The influences of Homes' favorite authors Don Delillo and Roald Dahl find comfortable inhabitation in her work. It's interesting to note that Homes set out to write a "lighter" novel when she began working on Music for Torching. But what started out as a short story examination of the private follies of a suburbanite couple soon revealed itself to be a full-length comic tragedy. From the first page to the conclusion, there is nothing but trial and tribulation for the main players. Yet it is not a case of Homes arbitrarily visiting intense suffering on insufferably innocent characters. Instead the reader can see the troubles developing, even when the characters themselves cannot. Their flaws are exposed without excessive commentary, and that makes the exigencies of fate seem most natural. They so often get exactly what they asked for, even if it's not in the package they expected.

Music for Torching kicks off when Paul and Elaine impulsively decide to burn their own house down. Their marriage is rapidly deteriorating, and the blaze seems like a better alternative than sitting down to another stifling family dinner.

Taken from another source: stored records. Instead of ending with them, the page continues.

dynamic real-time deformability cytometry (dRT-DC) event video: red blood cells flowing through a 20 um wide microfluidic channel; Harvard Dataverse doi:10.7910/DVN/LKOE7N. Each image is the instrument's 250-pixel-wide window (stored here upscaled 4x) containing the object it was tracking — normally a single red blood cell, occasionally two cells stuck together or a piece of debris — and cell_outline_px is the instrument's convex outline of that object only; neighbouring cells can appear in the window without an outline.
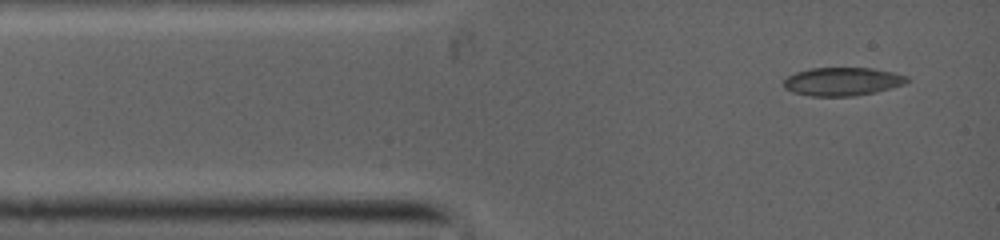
{"species": "common noctule bat (a hibernating species)", "species_latin": "Nyctalus noctula", "temperature_condition": "warm", "stored_images_in_passage": 51, "camera_frame_rate_fps": 5000, "um_per_image_px": 0.085, "animal": {"sex": "female", "body_mass_g": 19.0, "forearm_length_mm": 53.3}, "frame": {"image": 1, "passage_image": 1, "time_ms": 0.0, "image_size_px": [1000, 240], "cell_outline_px": [[908, 80], [904, 84], [892, 88], [876, 92], [852, 96], [808, 96], [792, 92], [784, 88], [784, 80], [788, 76], [796, 72], [812, 68], [872, 68], [892, 72], [908, 76]], "centroid_in_image_um": [71.59, 6.93], "position_along_channel_um": 13.4, "area_um2": 20.35}}
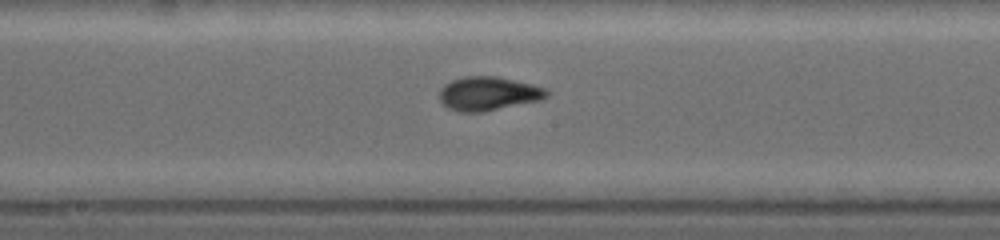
{"frame": {"image": 2, "passage_image": 22, "time_ms": 5.2, "image_size_px": [1000, 240], "cell_outline_px": [[548, 92], [544, 96], [536, 100], [476, 112], [464, 112], [448, 108], [440, 100], [440, 88], [444, 84], [452, 80], [468, 76], [492, 76], [512, 80], [544, 88]], "centroid_in_image_um": [41.39, 7.94], "position_along_channel_um": 206.8, "area_um2": 20.06}}
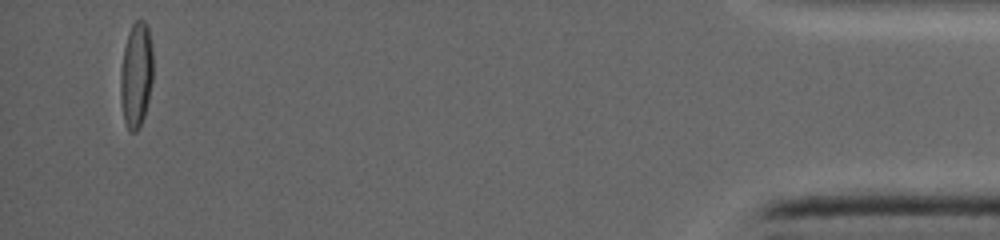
{"frame": {"image": 3, "passage_image": 51, "time_ms": 12.4, "image_size_px": [1000, 240], "cell_outline_px": [[152, 80], [148, 100], [144, 116], [136, 132], [132, 132], [128, 128], [124, 120], [120, 96], [120, 72], [124, 48], [128, 32], [132, 24], [136, 20], [144, 20], [148, 28], [152, 52]], "centroid_in_image_um": [11.56, 6.35], "position_along_channel_um": 423.6, "area_um2": 19.83}}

The narrative is mostly split between the interior lives of each half of the dysfunctional couple. They are both up to no good, and rashly strike out toward unknown consequences that seem to hold more promise than their seemingly untenable situation(s). Sadly, they have two young boys that must negotiate their own paths through the increasingly chaotic mess of their lives.

Despite memorable moments of humor and humanity in Music for Torching, reading it can often be quite depressing. The frightening thing about this aspect of Homes' writing is that the reader can imagine his/her own life spiraling toward such desperate circumstances. While the overall picture is dramatic and even a bit surreal, it's not hard to recognize the components of minor tragedies and disappointments that we experience in our own daily lives. Perhaps it's appropriate to wonder what benefits I get out of reading such despairing drama. I think that it's not unlike any other urge to vicariously experience others' misfortune- it serves as a reminder that acting irresponsibly and/or throwing our necessary caution to the wind can lead to genuinely horrific results. There but for the grace of good sense go I.